The Business Council opposes S.7505 / A.9505 Part X, a provision that would establish in the form of an automatic enrollment payroll deduction IRA, for private sector employees.
There is growing concern in our nation about insufficient retirement savings, even though there are many retirement plans already available to employees outside the workplace. In a recent public opinion research project, the National Institute on Retirement Security (“NIRS”) conducted a survey and found that the top three reasons why saving for retirement is difficult for Americans are the rising cost of long-term care, salaries that don’t keep up with financial obligations, and increasing debt.
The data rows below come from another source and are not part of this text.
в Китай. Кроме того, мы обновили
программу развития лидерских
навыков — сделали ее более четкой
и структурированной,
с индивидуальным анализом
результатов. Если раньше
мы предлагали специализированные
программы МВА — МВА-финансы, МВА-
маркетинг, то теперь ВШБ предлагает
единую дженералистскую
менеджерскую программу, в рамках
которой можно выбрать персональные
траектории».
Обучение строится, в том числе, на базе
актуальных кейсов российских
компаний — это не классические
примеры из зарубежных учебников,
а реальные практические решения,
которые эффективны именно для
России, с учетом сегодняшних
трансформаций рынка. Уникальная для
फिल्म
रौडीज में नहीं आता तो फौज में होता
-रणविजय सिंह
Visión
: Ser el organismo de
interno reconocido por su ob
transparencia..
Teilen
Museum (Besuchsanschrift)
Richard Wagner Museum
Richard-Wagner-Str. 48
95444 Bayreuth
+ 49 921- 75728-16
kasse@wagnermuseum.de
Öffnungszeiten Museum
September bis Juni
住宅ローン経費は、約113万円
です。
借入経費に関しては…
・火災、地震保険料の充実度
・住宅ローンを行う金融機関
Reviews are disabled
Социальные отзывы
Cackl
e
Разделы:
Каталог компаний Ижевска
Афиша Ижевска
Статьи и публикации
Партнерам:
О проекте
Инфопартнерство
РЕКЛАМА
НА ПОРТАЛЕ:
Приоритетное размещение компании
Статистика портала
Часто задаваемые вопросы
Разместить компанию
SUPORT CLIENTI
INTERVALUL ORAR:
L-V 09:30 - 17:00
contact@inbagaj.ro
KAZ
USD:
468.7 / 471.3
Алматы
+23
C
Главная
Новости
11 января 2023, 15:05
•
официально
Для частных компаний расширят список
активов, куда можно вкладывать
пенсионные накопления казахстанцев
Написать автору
Additionally, data shows that where savings plans are available, employees are not taking advantage of current market place products – including the new federally administered retirement savings plan- myRA program established by the U.S. Department of Treasury) that offers access for individuals that do not have an employer-sponsored plan. The federal plan was so underutilized that it is being phased out of existence.
The top reasons found for lack of retirement savings simply have nothing to do with a lack of available work-sponsored savings programs. This is likely why not a single employer member of The Business Council has ever asked for the creation of this type of program.
In 2016 the Governor established the SMART Commission, which stands for “Saving More to Achieve Richer Tomorrows,” which was to partner with state agencies, financial services professionals, consumer advocates, and academics to study available options for the creation of a state-administered retirement savings program for workers whose employers do not offer a retirement plans. The SMART Commission seldom met and did not reach a consensus on its findings. Given the Commission’s make-up and the expertise available for critical thinking on the issues presented, it would be prudent to await not only a Commission decision, but one which is a consensus of its members, before the state takes any legislative or regulatory actions in this area.
In addition, our members have several other concerns with the proposal, including:
- Employers are just now beginning to comply with the additional human resource burdens of the state’s new paid family leave mandate. Adding any new program, voluntary or otherwise, especially on small businesses, will impose compliance burdens beyond their ability to absorb.
- The proposal’s impact on increasing overall retirement savings level is uninvestigated and unclear, as is its impact on the market of existing retirement savings vehicles.
- Separate and distinct from the New York state secure choice savings program fund that consists of the private retirement contributions of the enrollees, the bill also requires the establishment of the New York state secure choice administrative fund – its function is to pay – using state dollars (at least in part) - for expenses incurred including start-up and administrative costs. This signifies an as-of-yet unknown burden on all taxpayers of the State of New York.
At minimum, The Business Council believes that the significant issues of employer compliance, start-up costs and market impact need to be addressed in earnest before any legislative action is taken.
For these reasons, The Business Council opposes S.7505 / A.9505 Part X.